| Extrait du texte |
***
Chaque individu, en effet, vient au monde à l’intérieur du contexte historique d’un peuple, qui possède sa propre culture, c’est-à-dire sa propre manière de voir et de concevoir la réalité, et il en est inévitablement conditionné. Que dit de nous la réalité dans laquelle nous sommes plongés? Elle dit que nous sommes des hommes pour lesquels les présupposés de la foi – et par conséquent la foi elle-même – ne vont plus de soi. Si ceci ne se traduit pas nécessairement par un refus explicite de celle-ci, toutefois il est évident et navrant qu’elle soit perçue comme sans importance pour la vie « concrète ». Elle peut tout au plus être réduite à des « valeurs éthiques », à du piétisme, à du ritualisme, mais quand il est question de la relation entre l’homme et le réel – qui veut d’ailleurs dire entre l’homme et l’amour, la douleur, la politique – très souvent nous sommes nous les chrétiens les premiers à la mettre de côté. Comme si, pour certaines questions, la foi, au fond,  n’avait rien à voir.

Mais alors, pour en revenir à la notre question de départ, comment peut-on avoir à cœur quelque chose qui n’a rien à voir avec les aspects les pressants de notre vie?

Cette cassure entre la foi et la culture doit être recollée si nous voulons que notre annonce redevienne crédible. Le monde ne peut redécouvrir les avantages du christianisme sans passer par quelqu’un qui lui en témoigne.

3. La nature profonde du désir de l’homme

E t quels sont les avantages du christianisme aujourd’hui?

Tout d’abord, faire redécouvrir à l’homme la vraie nature profonde de son propre désir. La crise actuelle, en effet, avant même d’être une crise religieuse est une crise anthropologique. Selon George Steiner, une des personnes les plus sensibles et les plus cultivées de notre temps « il est plausible que l’homo soit devenu sapiens et que les processus cérébraux aient évolué au-delà du simple réflexe de l’instinct, quand est apparue la question de Dieu [...]: Nous sommes des créatures habilitées à affirmer ou nier l’existence de Dieu. Nous sommes – le fameux ergo sum – dans la mesure où nous nous efforçons de penser « l’être », le non « être » (la mort) et la relation de ces polarités  par la présence ou l’absence, la vie ou la mort de Dieu  »6.

Quiconque, même une personne non croyante, qui se mesure loyalement avec la structure humaine, ne peut pas ne pas reconnaître le fait que l’homme est animé au fond d’un désir d’infini qui ne peut jamais être complètement assouvi. Don Giussani appelle « sens religieux » cette capacité de la raison d’exprimer sa propre nature profonde dans cette question ultime, une question inévitable pour chacun. Chaque cœur humain possède en lui des exigences que l’on ne peut effacer – Bonheur, beauté, Justice, Vérité – qui ne sont rien d’autre que des fléchissements de la question sur Dieu: qui m’a voulu ? Pourquoi m’a-t-il voulu ?
***
| Données présentées |

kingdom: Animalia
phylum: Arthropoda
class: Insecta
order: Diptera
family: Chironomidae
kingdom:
***
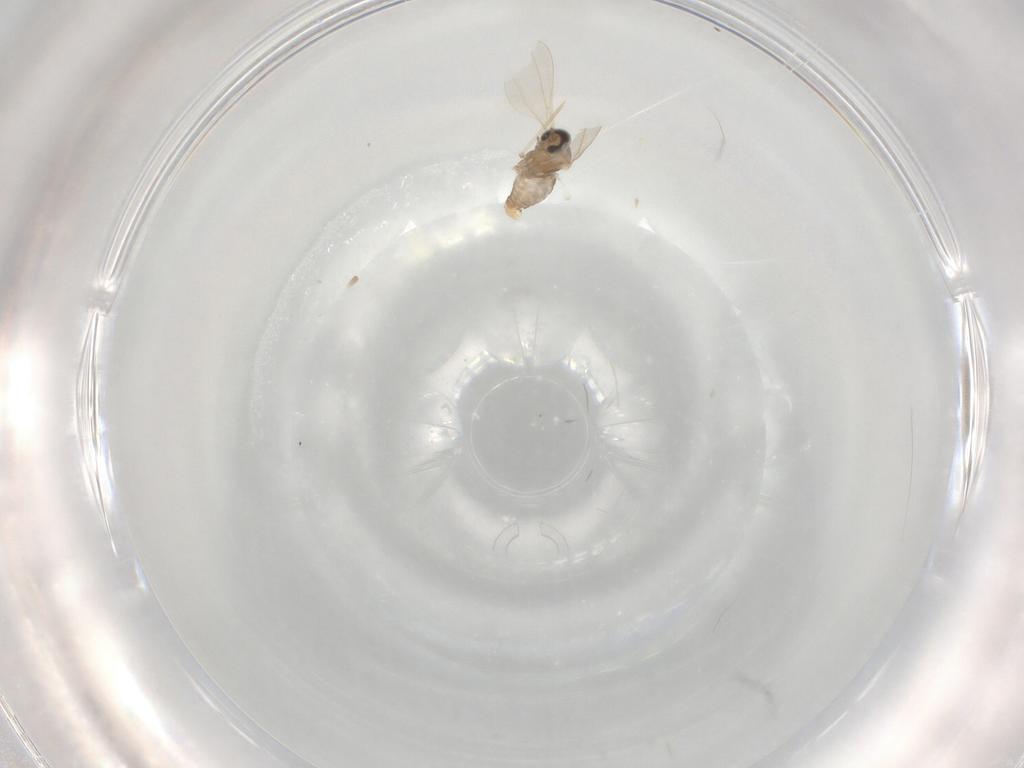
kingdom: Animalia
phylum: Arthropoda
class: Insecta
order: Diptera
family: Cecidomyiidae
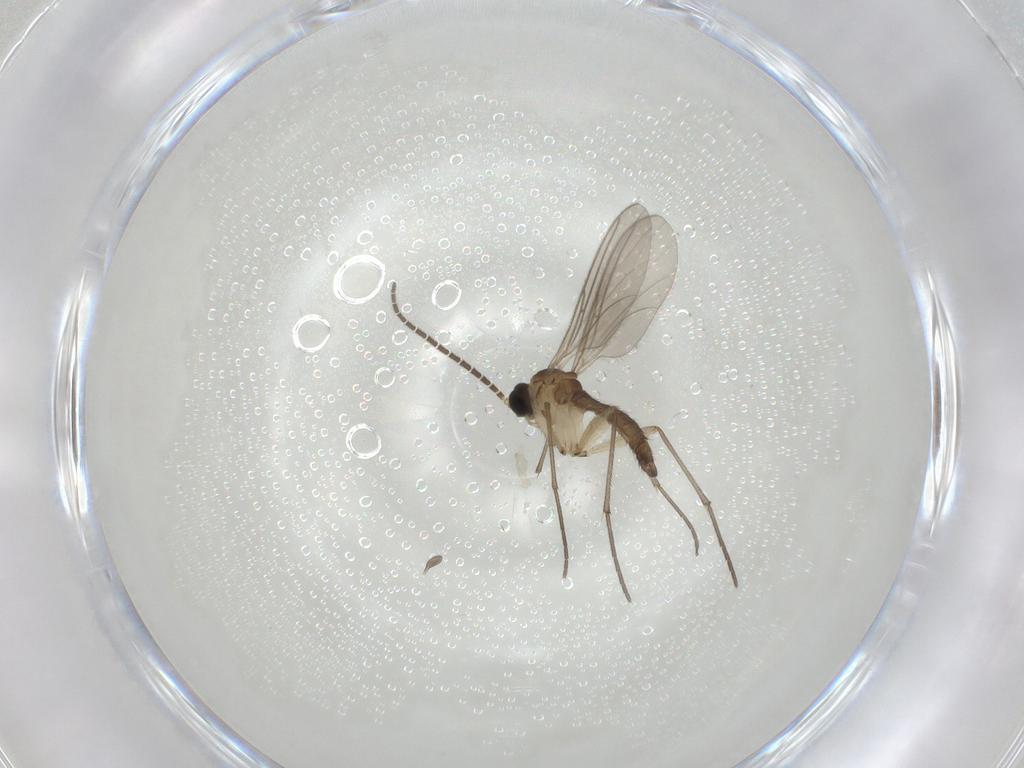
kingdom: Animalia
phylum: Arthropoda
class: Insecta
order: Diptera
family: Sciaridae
***
| Série d'exercices |
1. Répondez aux questions suivantes sur le texte consacré à la foi et au désir humain :
(a) Avant d'être une crise religieuse, de quelle nature est la crise actuelle ?
(b) Quel nom Don Giussani donne-t-il à la capacité de la raison d'exprimer sa nature profonde dans la question ultime ?
(c) Que faut-il recoller pour que l'annonce redevienne crédible ?
2. Prolongez le texte consacré à la foi et au désir humain en reprenant juste après sa dernière phrase.
Les données ne sont pas nécessaires pour ce travail.

| Réponses attendues |
1.
(a) C'est une crise anthropologique.
(b) Il l'appelle le « sens religieux ».
(c) Il faut recoller la cassure entre la foi et la culture.

2.
A n’importe quelle latitude, à n’importe quelle époque historique les hommes ont cherché des réponses aux mêmes questions, inexorablement. Nous sommes faits de la même pate, d’un meme cœur, d’une même raison, de la même inquiétude.

Le premier pas que nous chrétiens avons le devoir de faire en communiquant l’expérience de notre rencontre avec le Christ aujourd’hui est de redécouvrir, – nous les premiers, car nous avons vu que c’est un problème qui nous concerne directement  - et dire ensuite au monde, qu’avec Lui rien de notre humanité ne doit être censuré. Qu’à travers Lui nous découvrons notre vraie stature humaine la plus profonde :

« Quand j’ai rencontré le Christ je me suis découvert Homme »7, disait Mario Vittorino.

Avant tout message et contenu, il faut une renaissance du sujet humain conscient qui, en utilisant sa raison dans toute son ampleur, se mettra au travail, prévenu et animé par ces exigences fondamentales et universelles. « Il est impossible de se rendre compte de ce que veut dire Jésus-Christ sans s’être d’abord rendu bien compte de la nature de ce dynamisme qui fait de l’homme un Homme.  Le Christ se pose en effet comme réponse à ce que « je » suis et seule une prise de conscience attentive, voire tendre et passionnée, à l’égard de ma personne peut m’ouvrir en grand et me disposer  reconnaître, à admirer, à remercier, à vivre le Christ. Sans cette conscience celle de Jésus-Christ devient seulement un nom »8.

Mais cela est-il possible ? Cela est-il possible pour un homme façonné par cette culture, où tout paraît conspiration pour faire taire ses questions les plus profondes, de redécouvrir la partie la plus vraie qui le constitue, ce désir d0infini que l’on ne saurait faire taire ?

4. Elargir la raison.

On comprend ici toute la portée du combat que Benoît XVI a mené pendant toute la durée de son pontificat pour élargir la raison.

Car plus que d’un abandon des principes proposés par l’Eglise, la culture dans laquelle nous sommes plongés aujourd’hui vient d’un usage réduit de la raison en clef exclusivement positiviste, qui fait qu’on exclut tout ce qui ne rentre pas dans le domaine du vérifiable ou du falsifiable.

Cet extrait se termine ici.